2014-01-30 Thread bearophile

Stanislav Blinov:

Unrolling everything except the loop in energy() seems to have 
squeezed the bits neede to outperform c++, at least on my 
machine :)


That should be impossible, as I remember from my old profilings 
that energy() should use only an irrelevant amount of run time.




http://dpaste.dzfl.pl/45e98e476daf


While I benchmark some variants of this program I am seeing a 
large variety of problems, limitations, bugs and regressions.


You latest D code crashes my ldc2 V.0.12.1, while 0.13.0-alpha1 
compiles it.

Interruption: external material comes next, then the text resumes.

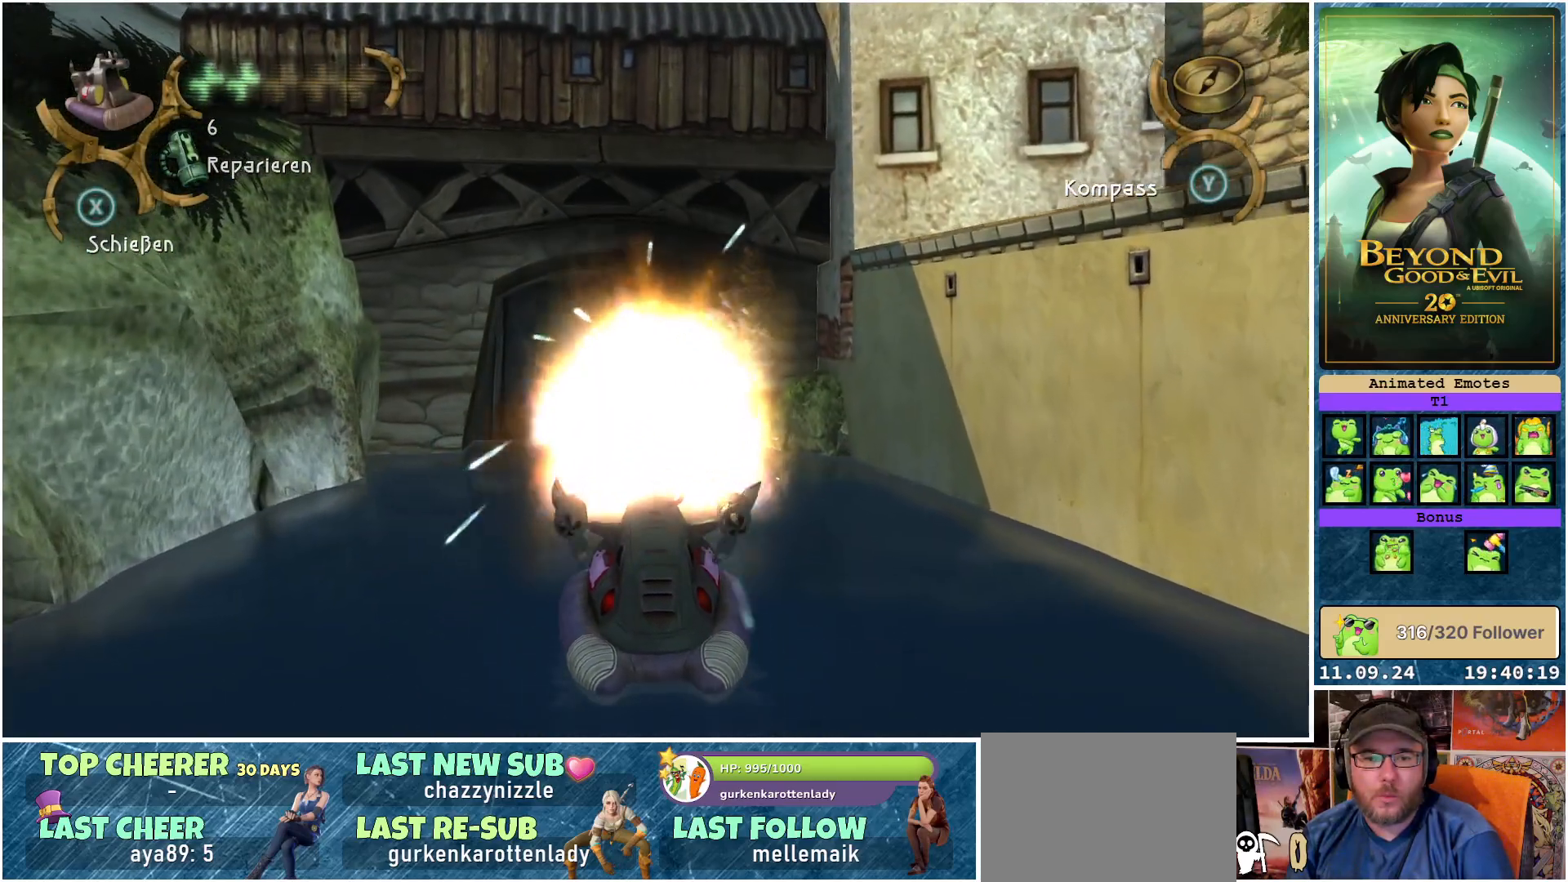
{"buttons": [], "left_stick": "center", "right_stick": "down", "events": [[300, "right_stick", "down"]]}
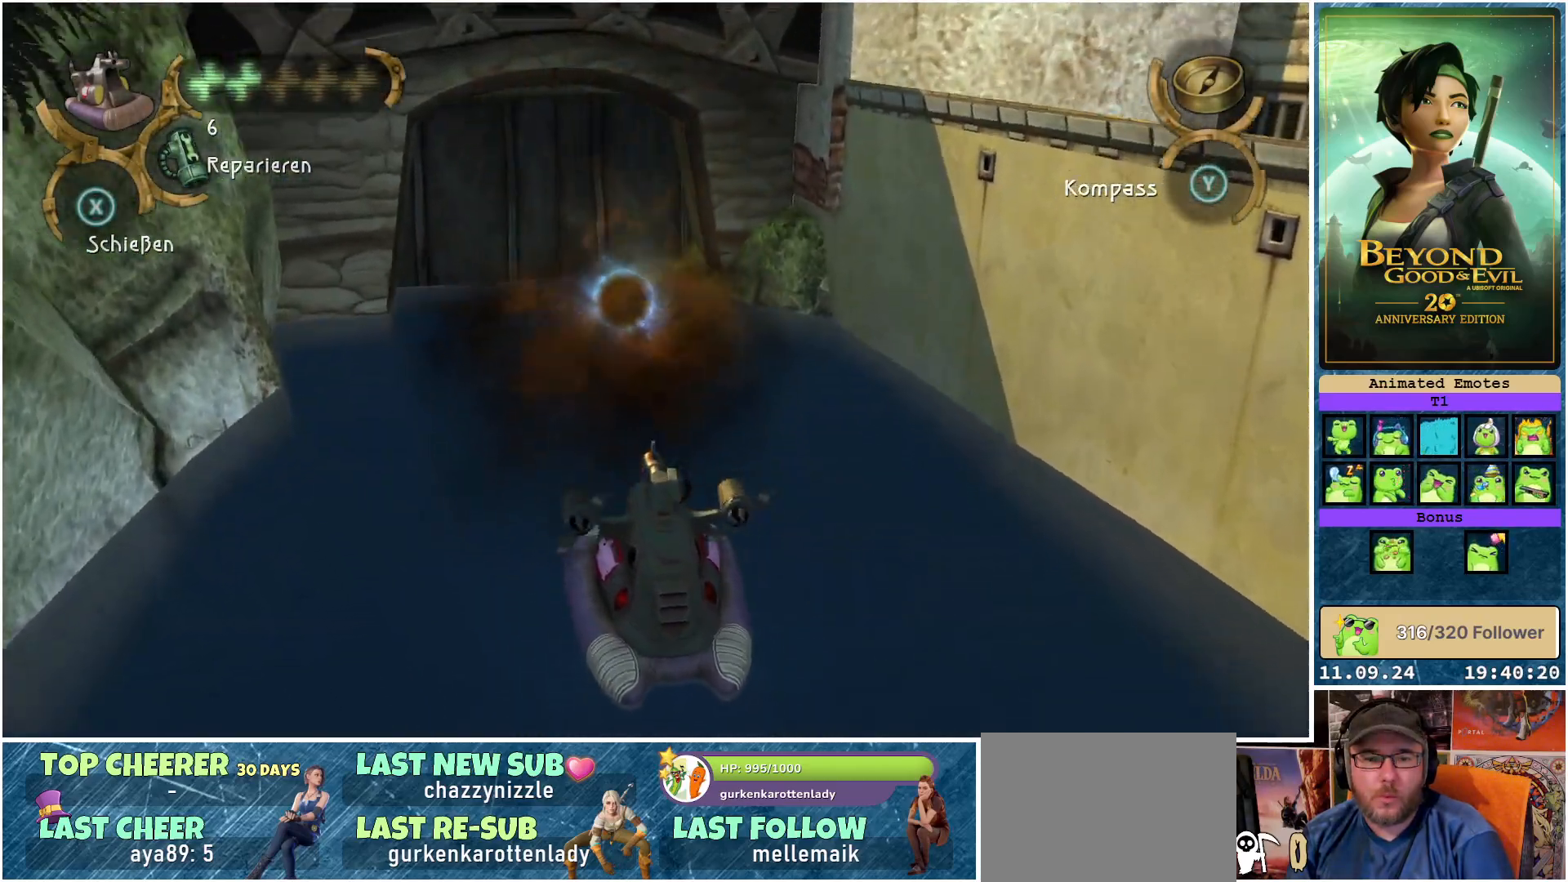
{"buttons": [], "left_stick": "up", "right_stick": "center", "events": [[33, "right_stick", "center"], [183, "left_stick", "up-left"], [283, "left_stick", "up"]]}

My older version of your D code runs with both 
compiler versions, but V.0.12.1 generates faster code.


Plus you can't make those double2 immutable, you can't use vector 
ops (because of performance, and also because they aren't nothrow 
in V.0.12.1).


I was also experimenting with (note the align):

align(16) struct Body {
double[3] x, v;
double mass;
}

struct NBodySystem {
private:
__gshared static Body[5] bodies = [
// Sun.
Body([0., 0., 0.],
 [0., 0., 0.],
 solarMass),
...

But this improves the code for V.0.12.1 and worsens it for 
0.13.0-alpha1.



Also I think the __gshared is ignored in V.0.12.1, but this bug 
could be fixed in more recent versions of ldc2.



(I'm sticking to atoi because my copy of ldc seems to have an 
issue in std.conv).


My version seems to use to!() correctly.

If ldc2 developers are reading this thread there is enough 
strange stuff here to give one or two headaches :-)


Now I don't know what final version should I keep of this 
program :-)


Bye,
bearophile


Re: N-body bench

2014-01-30 Thread bearophile

Stanislav Blinov:

ldc2 -release -O3 -disable-boundscheck -vectorize 
-vectorize-loops


All my versions of ldc2 don't even accept -vectorize :-)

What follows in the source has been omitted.